• Aim of the task:
Whichever lines of the entries hold the word "scroll" should be identified and copied.

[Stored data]
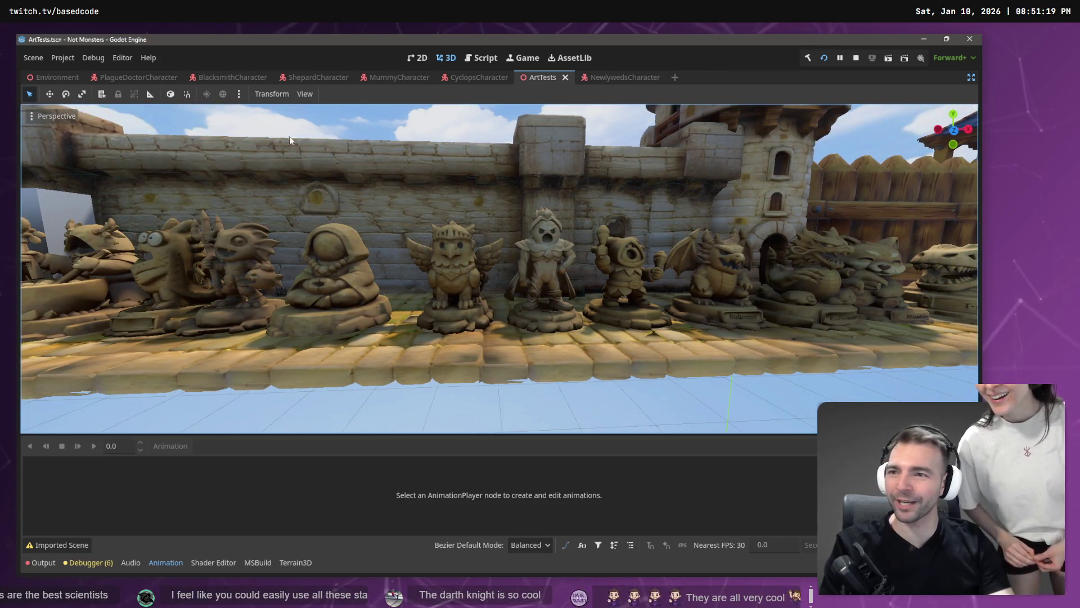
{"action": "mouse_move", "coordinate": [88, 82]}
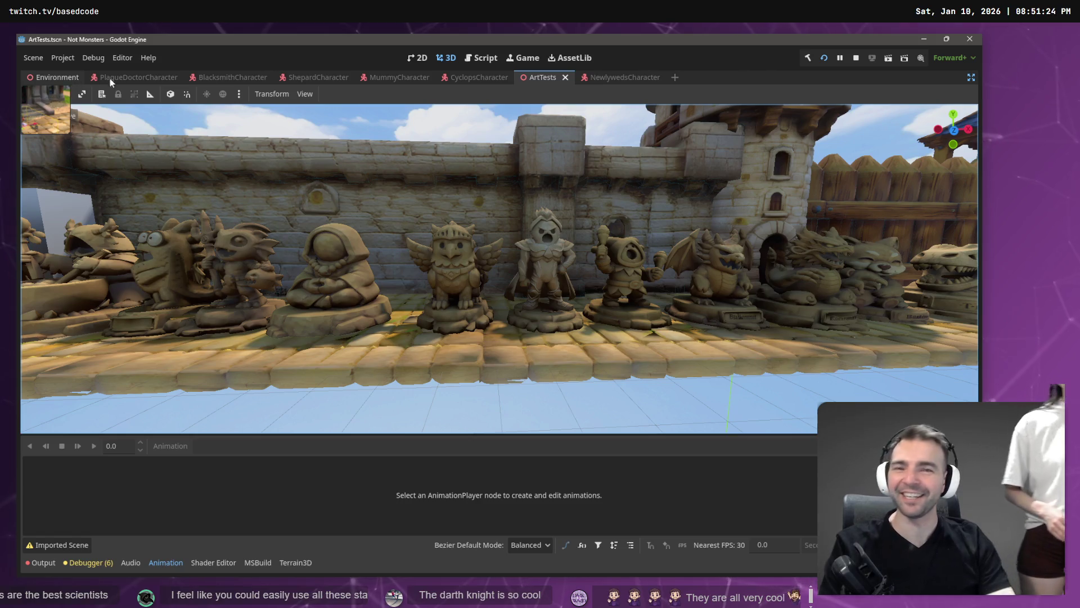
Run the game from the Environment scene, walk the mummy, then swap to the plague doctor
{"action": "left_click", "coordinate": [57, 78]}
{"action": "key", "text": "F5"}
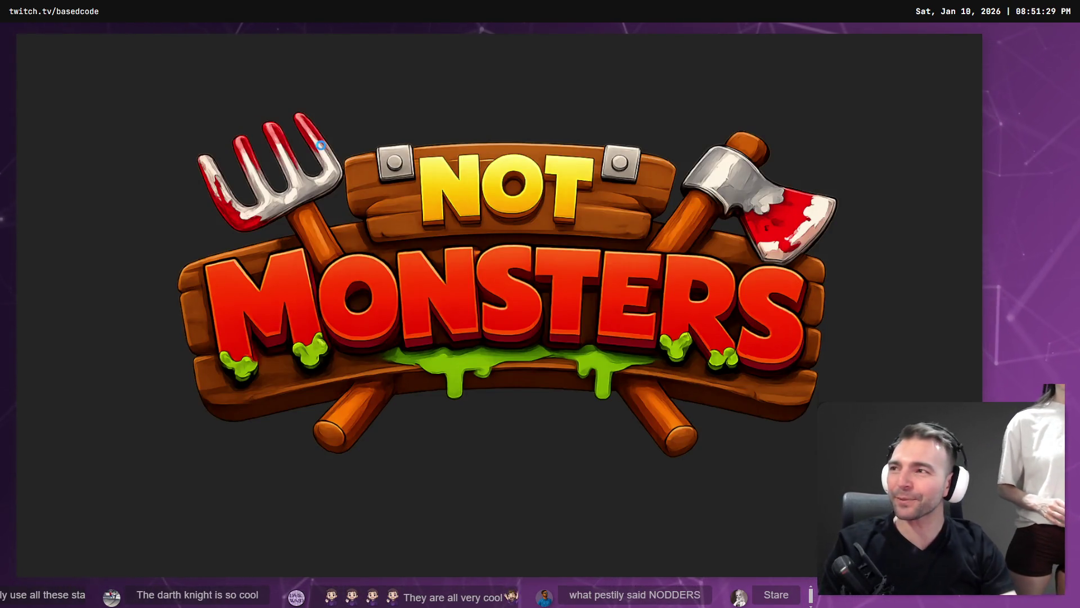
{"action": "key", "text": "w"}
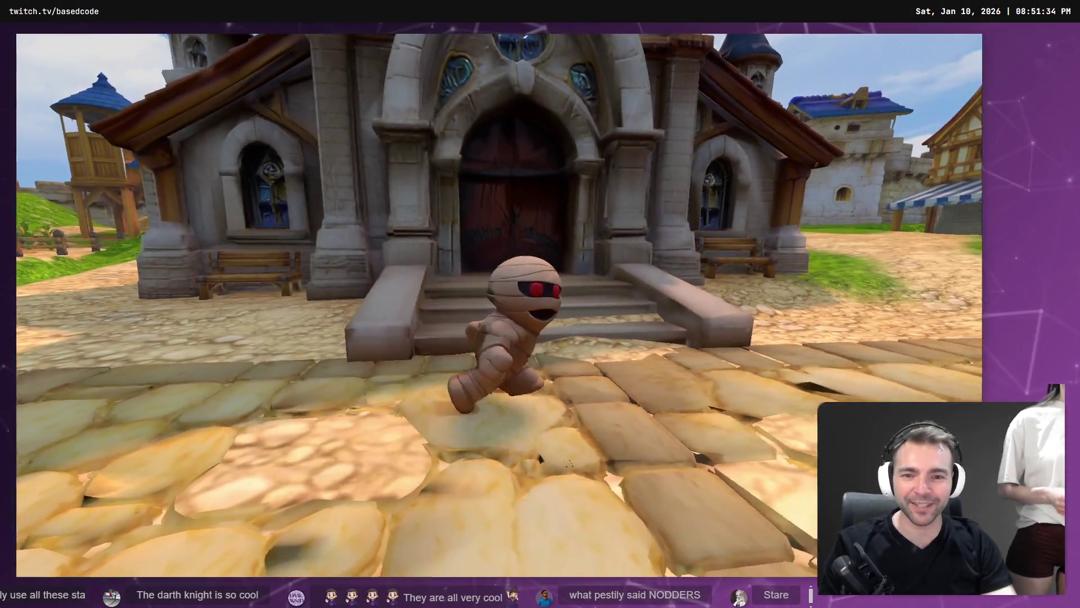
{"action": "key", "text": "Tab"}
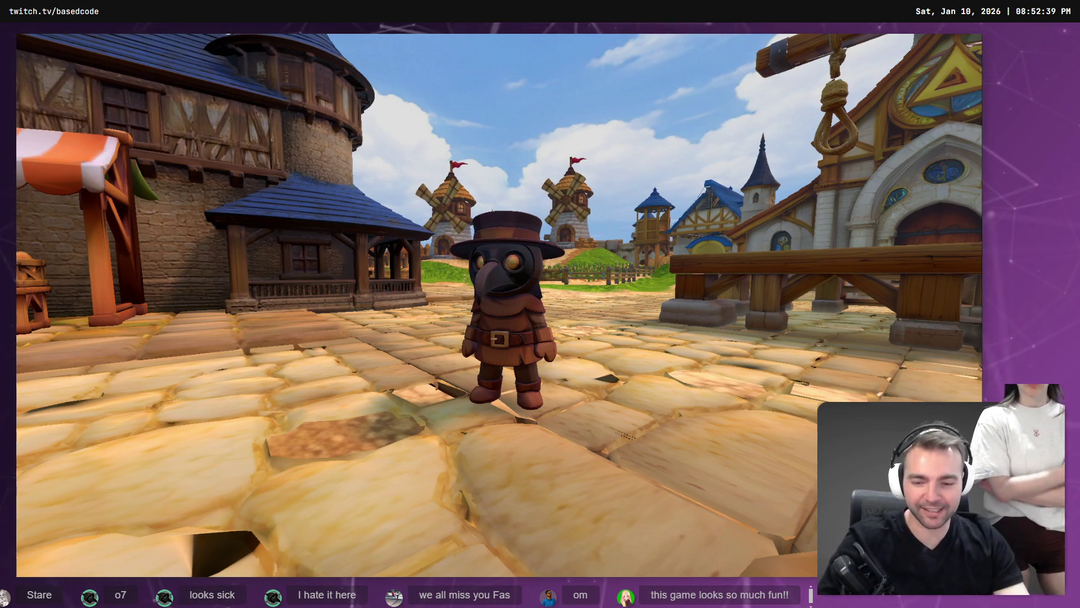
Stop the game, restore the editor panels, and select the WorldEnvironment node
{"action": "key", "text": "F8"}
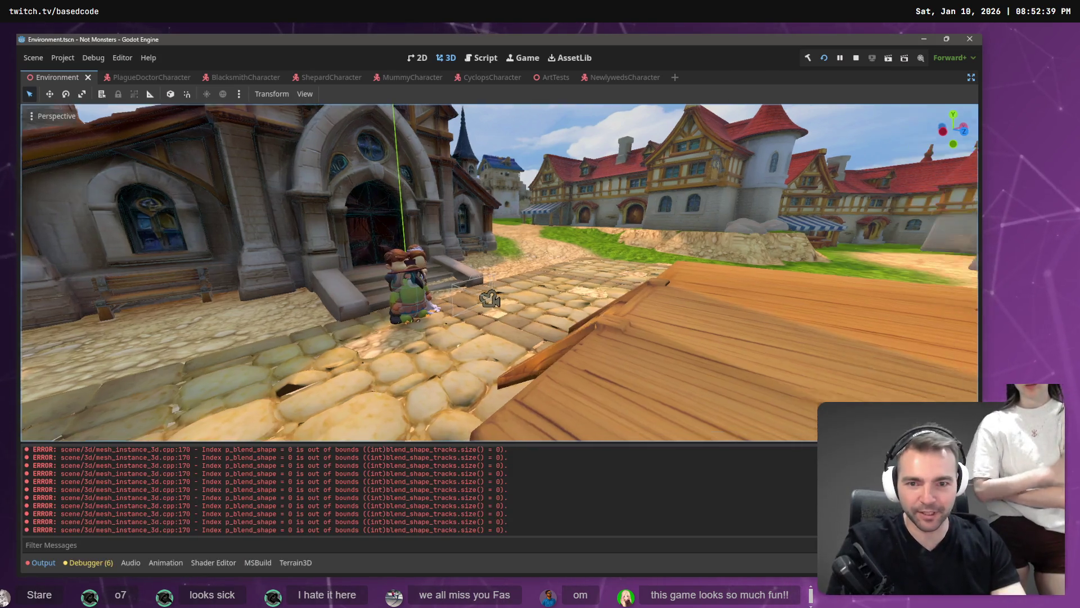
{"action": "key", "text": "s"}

==

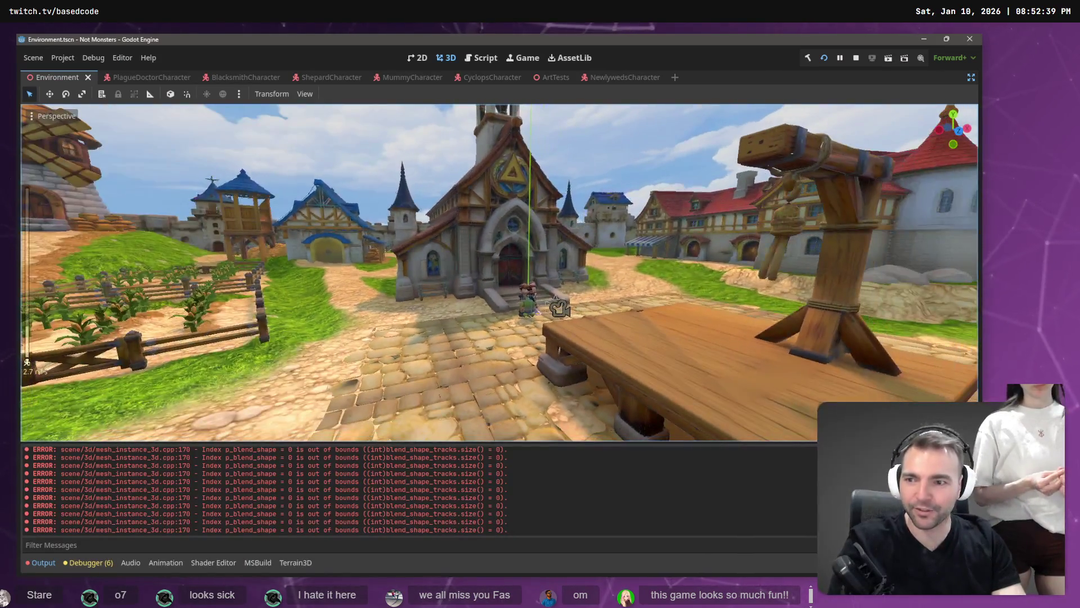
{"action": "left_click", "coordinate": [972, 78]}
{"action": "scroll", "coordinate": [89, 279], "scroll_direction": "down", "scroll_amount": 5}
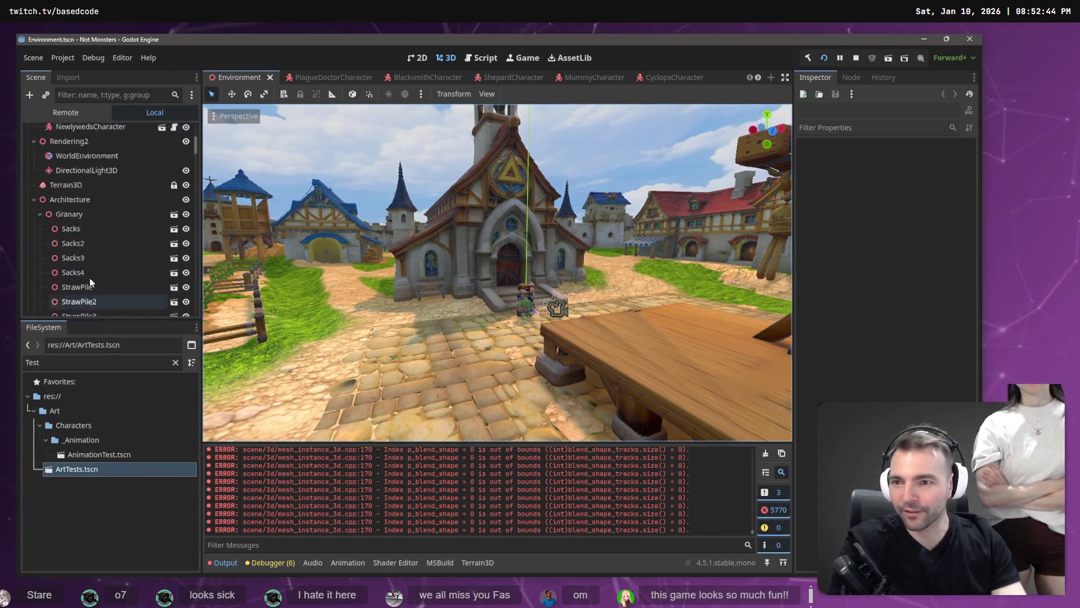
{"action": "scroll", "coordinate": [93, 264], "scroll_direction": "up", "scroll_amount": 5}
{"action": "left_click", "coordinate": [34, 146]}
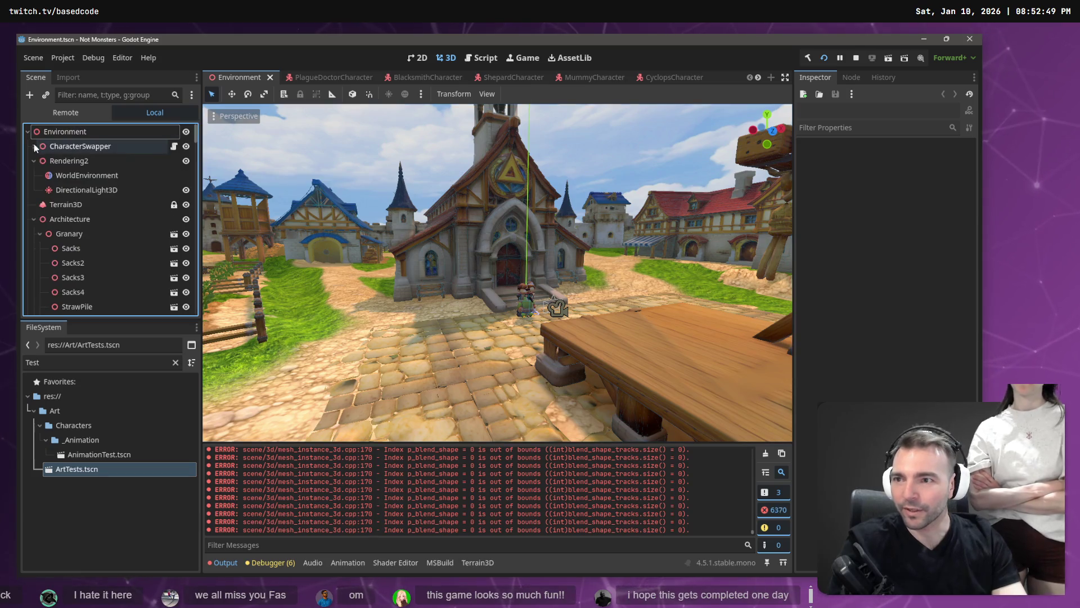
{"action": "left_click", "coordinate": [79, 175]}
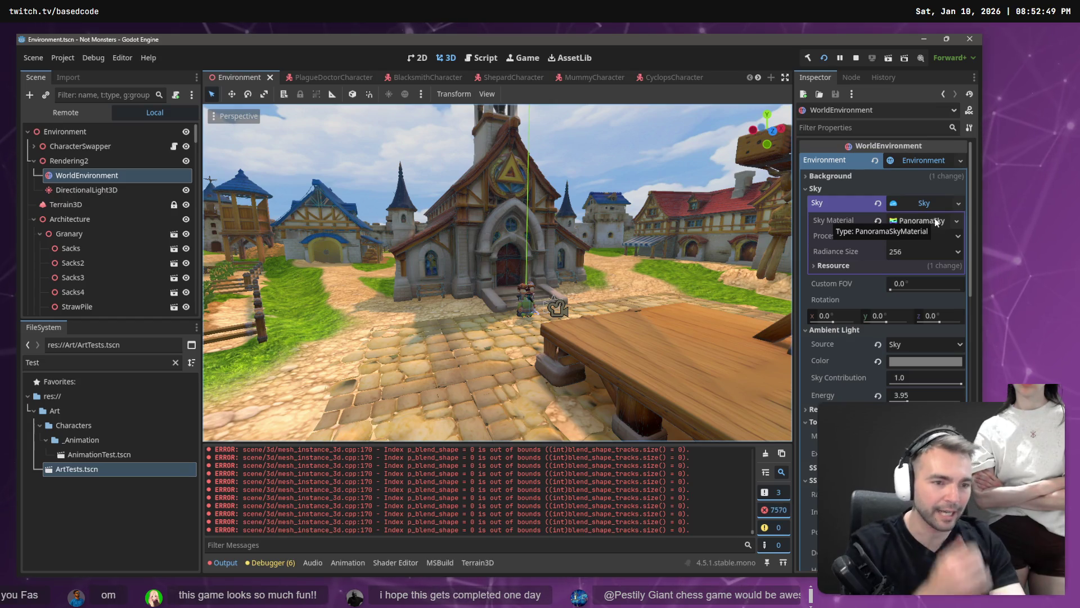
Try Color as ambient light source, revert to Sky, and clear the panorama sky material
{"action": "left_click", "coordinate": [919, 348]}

• Answer to the exercise:
{"action": "scroll", "coordinate": [89, 279], "scroll_direction": "down", "scroll_amount": 5}
{"action": "scroll", "coordinate": [93, 264], "scroll_direction": "up", "scroll_amount": 5}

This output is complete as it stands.